Quanto às catástrofes naturais de causas tecnológicas, a
crítica das ciências naturais e da "alta tecnologia"
quase virou moda nos anos 80. Mas essa crítica foi superficial.
Como o antigo movimento operário permanecera completamente cego
aos potenciais destrutivos da ciência moderna e adotara o
equivocado otimismo tecnológico do espírito capitalista,
acreditou-se que a crítica de Marx tornara-se imprestável para
uma análise do capitalismo na crise ecológica. O novo movimento
"verde", com a sua mistura de ideologia conservadora e
de esquerda, valeu-se dos reacionários românticos e dos
utopistas agrários para sua crítica ecológica do capitalismo.
Mas com isso os "verdes" só fizeram repetir a antiga
polarização da crítica social. Substituíram as limitações
do movimento operário "marxista" por uma simples
limitação inversa. Enquanto este queria fomentar sem limites o
"desenvolvimento das forças produtivas" para além do
capitalismo, os ideólogos "verdes" queriam contê-lo,
"congelá-lo" e reduzi-lo a uma escala social menor
(regional ou local). Em ambos os casos, o aglomerado
técnico-científico era entendido como um objeto supostamente
autônomo, totalmente independente de sua forma social, ora com
sinal positivo, ora negativo. Assim, os objetivos
socioeconômicos eram, num caso, uma simples hipersocialização
capitalista (capitalismo de Estado) e, no outro, uma simples
hipossocialização capitalista (microcapitalismo comunitário)
ou mesmo uma dessocialização (ideologia da economia de
subsistência). Nos dois casos, o nexo entre economia e
tecnologia científica permaneceu fora do alcance da crítica.
Nem tartarugas nem sapos
Por isso as duas posições fracassaram igualmente como crítica
social. Não é à toa que o declínio do socialismo, ou melhor,
do capitalismo de Estado, foi acompanhado pela capitulação
incondicional da crítica "verde" ao capitalismo, cujos
protagonistas, nesse meio tempo, perderam totalmente o espírito
oposicionista nos Parlamentos dos centros do poder.
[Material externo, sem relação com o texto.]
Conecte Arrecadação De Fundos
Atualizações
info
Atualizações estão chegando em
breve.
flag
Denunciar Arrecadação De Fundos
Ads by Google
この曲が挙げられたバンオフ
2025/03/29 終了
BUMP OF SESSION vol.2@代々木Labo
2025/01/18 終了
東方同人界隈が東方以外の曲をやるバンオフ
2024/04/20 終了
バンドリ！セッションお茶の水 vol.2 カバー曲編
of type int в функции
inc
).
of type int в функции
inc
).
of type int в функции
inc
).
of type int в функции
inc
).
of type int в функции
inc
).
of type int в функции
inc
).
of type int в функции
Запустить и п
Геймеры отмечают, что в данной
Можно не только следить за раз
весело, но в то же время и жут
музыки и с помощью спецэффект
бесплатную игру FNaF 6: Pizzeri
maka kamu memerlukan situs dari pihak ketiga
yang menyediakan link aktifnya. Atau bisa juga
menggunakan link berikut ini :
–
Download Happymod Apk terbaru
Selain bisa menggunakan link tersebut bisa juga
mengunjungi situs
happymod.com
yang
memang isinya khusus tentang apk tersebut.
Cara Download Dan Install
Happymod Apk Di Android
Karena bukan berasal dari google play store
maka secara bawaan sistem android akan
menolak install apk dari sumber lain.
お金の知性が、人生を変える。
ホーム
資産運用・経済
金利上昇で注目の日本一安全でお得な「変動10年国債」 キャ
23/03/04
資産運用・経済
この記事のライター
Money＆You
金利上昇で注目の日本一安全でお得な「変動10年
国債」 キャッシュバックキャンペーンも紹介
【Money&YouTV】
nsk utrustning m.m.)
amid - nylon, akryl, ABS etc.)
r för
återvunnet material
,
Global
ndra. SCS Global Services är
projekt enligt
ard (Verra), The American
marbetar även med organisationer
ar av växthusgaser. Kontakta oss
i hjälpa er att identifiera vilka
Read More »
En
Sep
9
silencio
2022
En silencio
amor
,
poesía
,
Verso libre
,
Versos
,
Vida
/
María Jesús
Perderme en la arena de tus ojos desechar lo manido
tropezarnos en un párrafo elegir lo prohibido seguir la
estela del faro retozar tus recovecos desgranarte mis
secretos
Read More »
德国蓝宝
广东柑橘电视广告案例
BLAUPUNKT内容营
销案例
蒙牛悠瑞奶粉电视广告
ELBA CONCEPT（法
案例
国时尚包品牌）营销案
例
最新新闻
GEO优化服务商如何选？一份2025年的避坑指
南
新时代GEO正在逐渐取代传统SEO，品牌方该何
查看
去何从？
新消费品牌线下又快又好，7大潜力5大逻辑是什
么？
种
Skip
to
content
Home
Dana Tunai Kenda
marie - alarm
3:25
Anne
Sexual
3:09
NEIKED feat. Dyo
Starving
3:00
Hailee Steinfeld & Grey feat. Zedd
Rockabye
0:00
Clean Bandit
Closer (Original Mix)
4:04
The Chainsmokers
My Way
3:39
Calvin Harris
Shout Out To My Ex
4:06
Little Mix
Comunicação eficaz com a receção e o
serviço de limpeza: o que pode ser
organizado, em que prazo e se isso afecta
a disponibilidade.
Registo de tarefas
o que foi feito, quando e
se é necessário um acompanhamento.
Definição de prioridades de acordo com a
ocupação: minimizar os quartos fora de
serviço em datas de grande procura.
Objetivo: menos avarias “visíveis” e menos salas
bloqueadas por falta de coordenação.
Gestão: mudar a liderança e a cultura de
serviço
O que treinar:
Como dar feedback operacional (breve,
Se o antigo
movimento operário precisou de quase cem anos para tornar ao
interior da sociedade de mercado, aos "verdes" bastou
menos de uma década. Hoje não querem salvar ao capitalismo nem
sequer as tartarugas e os sapos.
Mesmo uma organização ambientalista de alcance mundial como o
Greenpeace fecha os olhos para o verdadeiro complexo de causas
econômico-científicas da destruição da natureza; age somente
como uma espécie de lobby "verde" à margem do
sistema, formalmente análogo a uma indústria armamentista, e
sempre se apressa a assegurar que as suas modestas propostas são
basicamente compatíveis com a ordem dominante da ciência e da
economia.
Assim é que o capitalismo vive uma existência póstuma não
somente como aglomerado socioeconômico, mas também como
aglomerado científico-tecnológico, pois a humanidade perdeu a
oportunidade de livrar-se dele. A crítica social
"verde" e "marxista" também falhou e com
isso tanto a destruição social quanto ecológica podem ter
livre curso.
No início do século 21, a sociedade moderna transita
abertamente para um estado de barbárie tecnologicamente armado.
Para sair dessa situação é preciso reformular radicalmente a
crítica social também com relação à economia e às ciências
naturais. Foi um erro deixar de lado a crítica da economia
política de Marx em vez de desenvolvê-la. Na verdade, o
"antigo" marxismo era ecologicamente cego pelo próprio
fato de permanecer economicamente preso a categorias
capitalistas. Tanto o movimento operário quanto os sistemas de
capitalismo de Estado fizeram do "trabalho abstrato"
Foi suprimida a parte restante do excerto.